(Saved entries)
##########
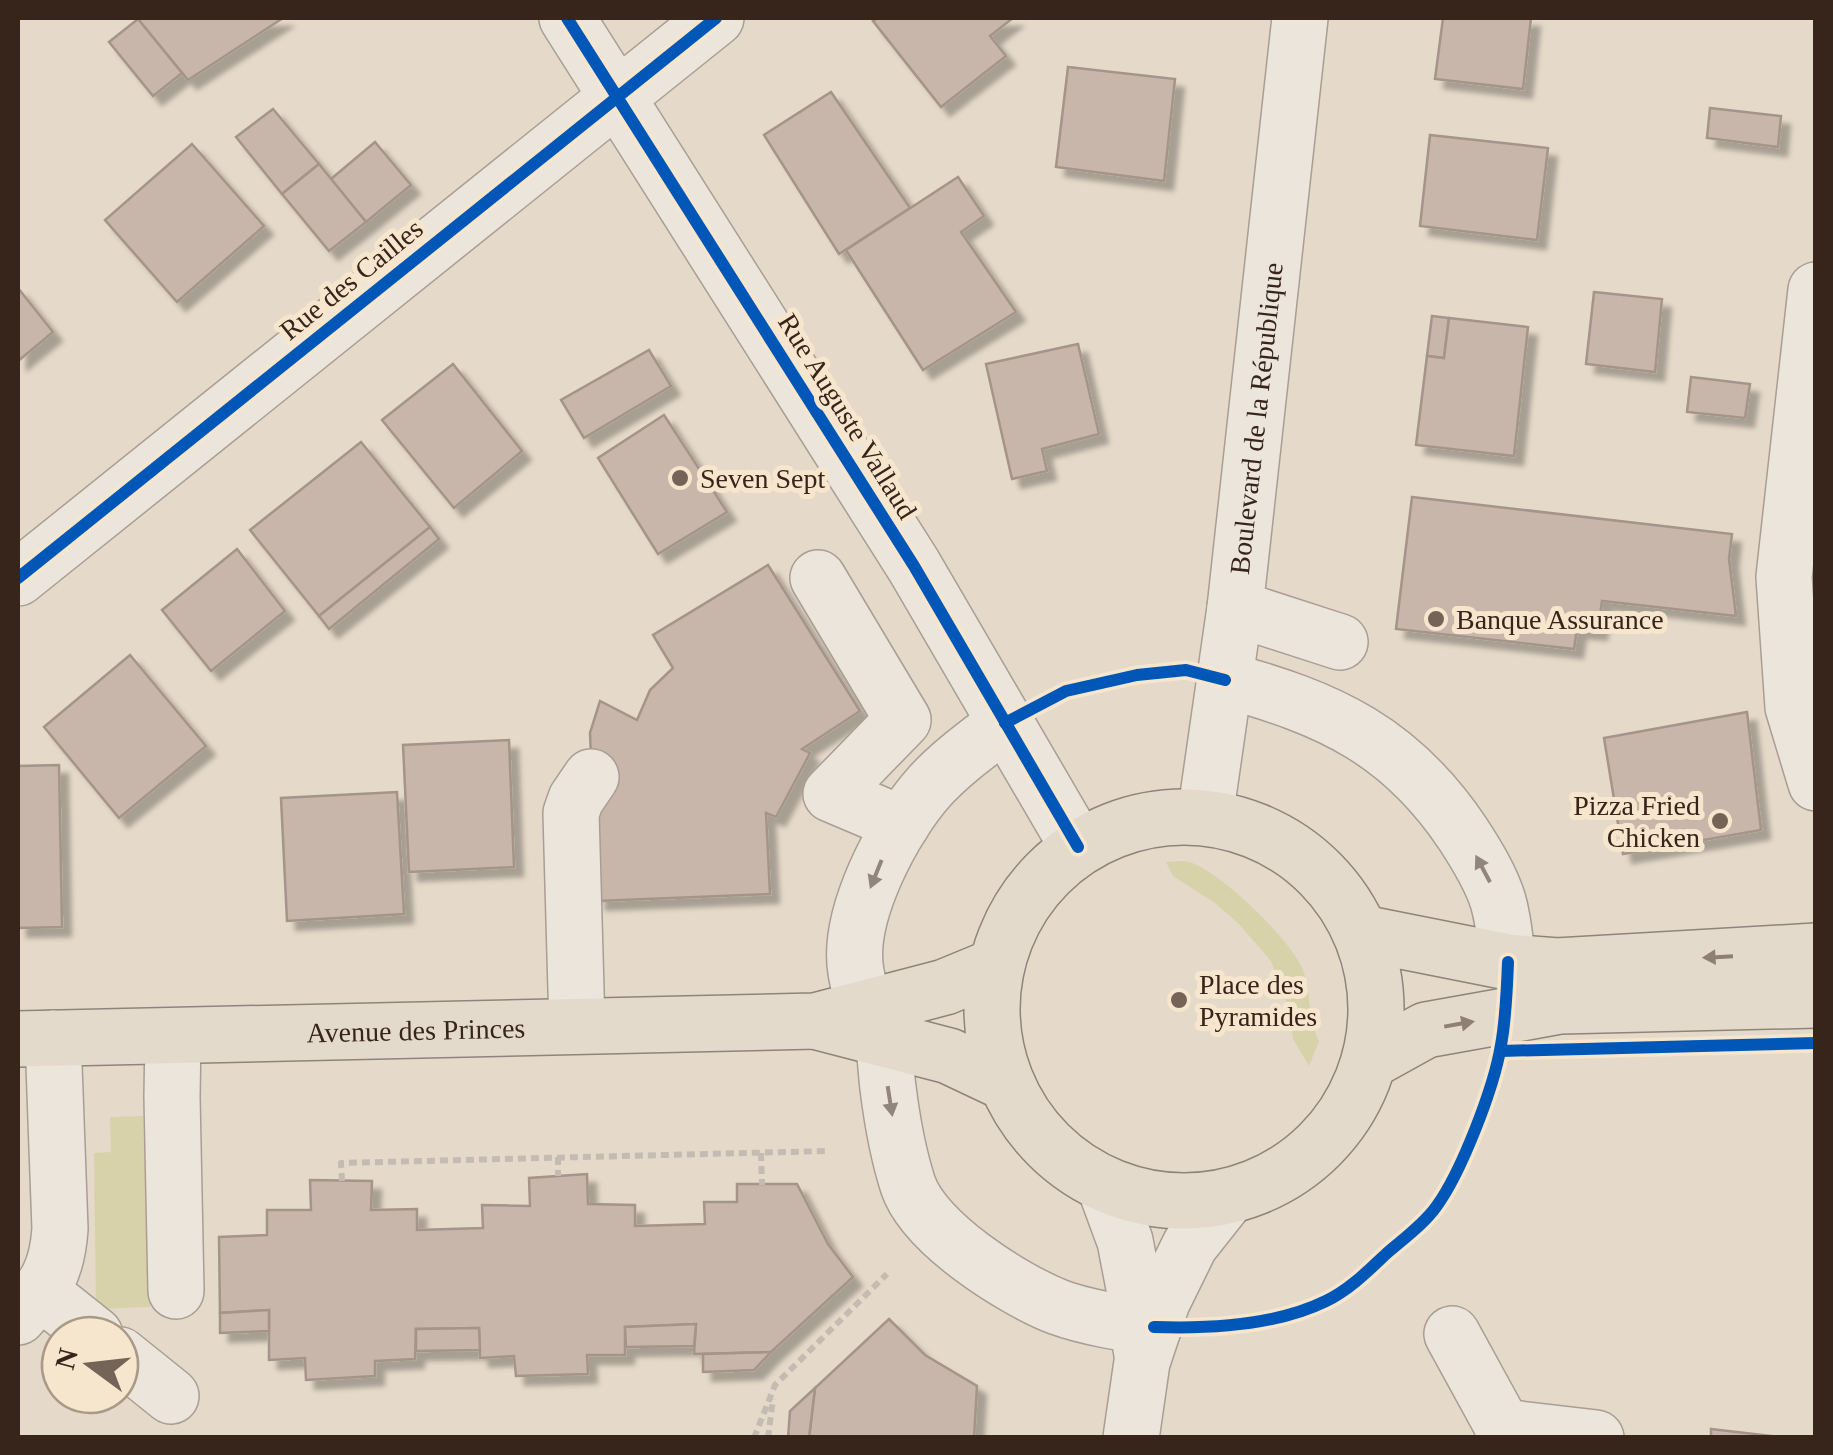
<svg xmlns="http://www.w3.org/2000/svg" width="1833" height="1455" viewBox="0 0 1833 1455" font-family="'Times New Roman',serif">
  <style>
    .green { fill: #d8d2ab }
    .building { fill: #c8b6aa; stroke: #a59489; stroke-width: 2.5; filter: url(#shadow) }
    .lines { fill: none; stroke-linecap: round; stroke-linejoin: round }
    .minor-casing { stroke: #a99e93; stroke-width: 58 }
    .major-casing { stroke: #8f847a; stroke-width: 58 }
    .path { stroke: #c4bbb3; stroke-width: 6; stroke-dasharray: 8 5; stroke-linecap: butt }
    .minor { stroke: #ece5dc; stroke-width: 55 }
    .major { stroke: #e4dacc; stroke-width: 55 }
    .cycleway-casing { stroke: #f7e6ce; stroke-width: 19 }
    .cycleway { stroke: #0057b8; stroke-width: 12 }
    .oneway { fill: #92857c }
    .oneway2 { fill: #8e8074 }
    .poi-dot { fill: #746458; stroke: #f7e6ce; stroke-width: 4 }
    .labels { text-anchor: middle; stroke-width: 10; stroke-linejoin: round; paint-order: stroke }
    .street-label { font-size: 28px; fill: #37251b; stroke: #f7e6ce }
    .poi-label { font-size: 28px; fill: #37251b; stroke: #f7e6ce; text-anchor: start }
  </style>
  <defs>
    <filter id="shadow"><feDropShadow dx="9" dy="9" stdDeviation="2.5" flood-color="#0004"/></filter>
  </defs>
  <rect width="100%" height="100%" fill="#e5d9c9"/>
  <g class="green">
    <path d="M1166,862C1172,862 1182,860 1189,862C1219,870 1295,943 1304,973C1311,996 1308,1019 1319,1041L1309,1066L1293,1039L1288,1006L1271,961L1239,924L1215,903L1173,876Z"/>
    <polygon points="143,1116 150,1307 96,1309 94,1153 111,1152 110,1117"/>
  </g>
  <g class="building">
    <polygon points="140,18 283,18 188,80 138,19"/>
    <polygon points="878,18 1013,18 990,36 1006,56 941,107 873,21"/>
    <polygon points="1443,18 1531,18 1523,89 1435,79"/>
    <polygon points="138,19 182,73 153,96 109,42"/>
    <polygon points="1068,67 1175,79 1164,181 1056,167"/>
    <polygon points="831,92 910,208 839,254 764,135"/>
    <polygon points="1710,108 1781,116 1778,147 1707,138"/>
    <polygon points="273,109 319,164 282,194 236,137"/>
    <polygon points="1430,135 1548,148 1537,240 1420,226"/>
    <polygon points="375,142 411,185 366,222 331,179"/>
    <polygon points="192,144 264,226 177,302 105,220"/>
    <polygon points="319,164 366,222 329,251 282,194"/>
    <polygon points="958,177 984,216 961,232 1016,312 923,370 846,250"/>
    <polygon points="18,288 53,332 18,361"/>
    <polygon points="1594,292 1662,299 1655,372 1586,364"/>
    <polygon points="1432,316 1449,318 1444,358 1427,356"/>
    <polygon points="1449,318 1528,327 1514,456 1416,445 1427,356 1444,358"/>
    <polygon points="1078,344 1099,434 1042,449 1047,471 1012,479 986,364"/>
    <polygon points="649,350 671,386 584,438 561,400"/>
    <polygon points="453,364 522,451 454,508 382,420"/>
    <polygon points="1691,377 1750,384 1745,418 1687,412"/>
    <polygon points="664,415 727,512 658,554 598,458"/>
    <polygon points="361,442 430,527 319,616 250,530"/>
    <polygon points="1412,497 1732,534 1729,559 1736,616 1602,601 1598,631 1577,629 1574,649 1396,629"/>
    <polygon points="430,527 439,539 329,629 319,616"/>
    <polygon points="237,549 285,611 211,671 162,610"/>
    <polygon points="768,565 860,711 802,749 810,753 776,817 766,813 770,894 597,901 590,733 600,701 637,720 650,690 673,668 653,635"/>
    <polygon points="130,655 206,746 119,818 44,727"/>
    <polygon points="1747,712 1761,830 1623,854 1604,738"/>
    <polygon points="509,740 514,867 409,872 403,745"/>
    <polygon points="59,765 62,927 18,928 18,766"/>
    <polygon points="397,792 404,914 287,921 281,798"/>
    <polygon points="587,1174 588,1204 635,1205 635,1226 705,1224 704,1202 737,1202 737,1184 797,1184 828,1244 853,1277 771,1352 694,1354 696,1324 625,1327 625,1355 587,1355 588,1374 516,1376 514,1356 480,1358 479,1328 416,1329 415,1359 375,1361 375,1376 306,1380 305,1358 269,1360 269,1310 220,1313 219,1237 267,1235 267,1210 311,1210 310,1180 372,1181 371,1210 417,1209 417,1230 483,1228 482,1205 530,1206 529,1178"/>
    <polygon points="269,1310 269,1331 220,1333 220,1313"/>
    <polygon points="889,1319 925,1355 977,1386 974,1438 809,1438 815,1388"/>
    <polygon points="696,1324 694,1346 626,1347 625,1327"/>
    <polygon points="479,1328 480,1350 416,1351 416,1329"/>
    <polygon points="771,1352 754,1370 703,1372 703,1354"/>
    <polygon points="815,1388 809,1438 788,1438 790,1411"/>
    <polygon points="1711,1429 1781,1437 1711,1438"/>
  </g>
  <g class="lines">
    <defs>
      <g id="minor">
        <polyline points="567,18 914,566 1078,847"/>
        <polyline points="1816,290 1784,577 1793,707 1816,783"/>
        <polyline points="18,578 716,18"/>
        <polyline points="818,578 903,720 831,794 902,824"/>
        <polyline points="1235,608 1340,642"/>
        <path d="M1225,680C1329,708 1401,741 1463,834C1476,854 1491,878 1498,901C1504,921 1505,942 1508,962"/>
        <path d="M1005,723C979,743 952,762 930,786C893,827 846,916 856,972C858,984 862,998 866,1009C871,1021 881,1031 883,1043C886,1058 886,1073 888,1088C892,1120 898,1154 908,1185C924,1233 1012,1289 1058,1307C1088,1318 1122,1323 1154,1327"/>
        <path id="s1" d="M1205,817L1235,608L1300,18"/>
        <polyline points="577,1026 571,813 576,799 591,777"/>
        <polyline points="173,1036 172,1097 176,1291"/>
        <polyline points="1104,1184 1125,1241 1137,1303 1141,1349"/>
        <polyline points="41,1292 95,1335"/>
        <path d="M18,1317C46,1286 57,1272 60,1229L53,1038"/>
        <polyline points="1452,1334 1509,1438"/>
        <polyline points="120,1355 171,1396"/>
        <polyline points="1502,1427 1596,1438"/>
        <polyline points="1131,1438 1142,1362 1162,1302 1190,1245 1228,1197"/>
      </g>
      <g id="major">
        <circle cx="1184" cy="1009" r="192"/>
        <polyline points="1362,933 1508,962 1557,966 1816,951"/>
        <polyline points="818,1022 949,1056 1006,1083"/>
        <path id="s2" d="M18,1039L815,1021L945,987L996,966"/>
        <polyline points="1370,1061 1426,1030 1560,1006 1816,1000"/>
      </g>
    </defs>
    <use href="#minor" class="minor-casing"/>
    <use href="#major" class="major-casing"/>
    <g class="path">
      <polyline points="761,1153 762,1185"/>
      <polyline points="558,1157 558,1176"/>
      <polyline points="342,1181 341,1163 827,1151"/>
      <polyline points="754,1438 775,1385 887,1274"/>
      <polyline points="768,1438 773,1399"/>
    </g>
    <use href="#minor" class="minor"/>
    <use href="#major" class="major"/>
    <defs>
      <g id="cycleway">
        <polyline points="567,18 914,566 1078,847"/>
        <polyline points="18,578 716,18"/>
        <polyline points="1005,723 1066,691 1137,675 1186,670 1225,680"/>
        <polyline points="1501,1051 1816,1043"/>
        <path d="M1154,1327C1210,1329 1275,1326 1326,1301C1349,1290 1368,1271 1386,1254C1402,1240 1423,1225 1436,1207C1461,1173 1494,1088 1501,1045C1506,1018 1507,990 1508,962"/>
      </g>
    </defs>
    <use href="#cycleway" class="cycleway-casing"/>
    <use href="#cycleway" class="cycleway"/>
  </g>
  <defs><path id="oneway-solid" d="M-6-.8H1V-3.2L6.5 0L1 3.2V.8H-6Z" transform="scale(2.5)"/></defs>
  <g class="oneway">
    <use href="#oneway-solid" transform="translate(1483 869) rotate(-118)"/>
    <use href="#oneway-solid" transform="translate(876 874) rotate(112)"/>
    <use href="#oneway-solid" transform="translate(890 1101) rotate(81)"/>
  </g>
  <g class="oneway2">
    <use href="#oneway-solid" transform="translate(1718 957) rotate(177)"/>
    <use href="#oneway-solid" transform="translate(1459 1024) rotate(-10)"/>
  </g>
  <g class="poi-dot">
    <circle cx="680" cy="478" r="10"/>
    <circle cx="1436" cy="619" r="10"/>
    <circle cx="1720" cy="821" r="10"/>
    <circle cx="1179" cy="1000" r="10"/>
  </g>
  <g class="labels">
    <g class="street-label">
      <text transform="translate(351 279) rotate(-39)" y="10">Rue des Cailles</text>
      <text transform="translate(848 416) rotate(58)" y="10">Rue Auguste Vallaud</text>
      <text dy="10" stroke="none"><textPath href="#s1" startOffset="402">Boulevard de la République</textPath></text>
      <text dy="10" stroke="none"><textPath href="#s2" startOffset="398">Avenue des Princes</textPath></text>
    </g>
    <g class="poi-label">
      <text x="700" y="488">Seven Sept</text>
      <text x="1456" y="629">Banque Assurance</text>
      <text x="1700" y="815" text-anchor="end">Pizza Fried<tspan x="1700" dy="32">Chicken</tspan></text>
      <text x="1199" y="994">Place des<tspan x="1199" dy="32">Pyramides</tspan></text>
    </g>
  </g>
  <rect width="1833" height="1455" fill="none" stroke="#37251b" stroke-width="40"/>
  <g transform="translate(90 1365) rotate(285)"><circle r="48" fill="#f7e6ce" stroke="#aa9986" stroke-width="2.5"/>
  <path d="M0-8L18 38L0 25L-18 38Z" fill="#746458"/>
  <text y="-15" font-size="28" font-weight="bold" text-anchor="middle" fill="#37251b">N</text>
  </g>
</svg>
##########
(WHAT THE TASK ASKS): Output the lines above exactly, but only those between the line holding "#c4bbb3; stroke-width: 6;" and the line holding "middle; stroke-width: 10;", inclusive.

(TASK RESULT):
    .path { stroke: #c4bbb3; stroke-width: 6; stroke-dasharray: 8 5; stroke-linecap: butt }
    .minor { stroke: #ece5dc; stroke-width: 55 }
    .major { stroke: #e4dacc; stroke-width: 55 }
    .cycleway-casing { stroke: #f7e6ce; stroke-width: 19 }
    .cycleway { stroke: #0057b8; stroke-width: 12 }
    .oneway { fill: #92857c }
    .oneway2 { fill: #8e8074 }
    .poi-dot { fill: #746458; stroke: #f7e6ce; stroke-width: 4 }
    .labels { text-anchor: middle; stroke-width: 10; stroke-linejoin: round; paint-order: stroke }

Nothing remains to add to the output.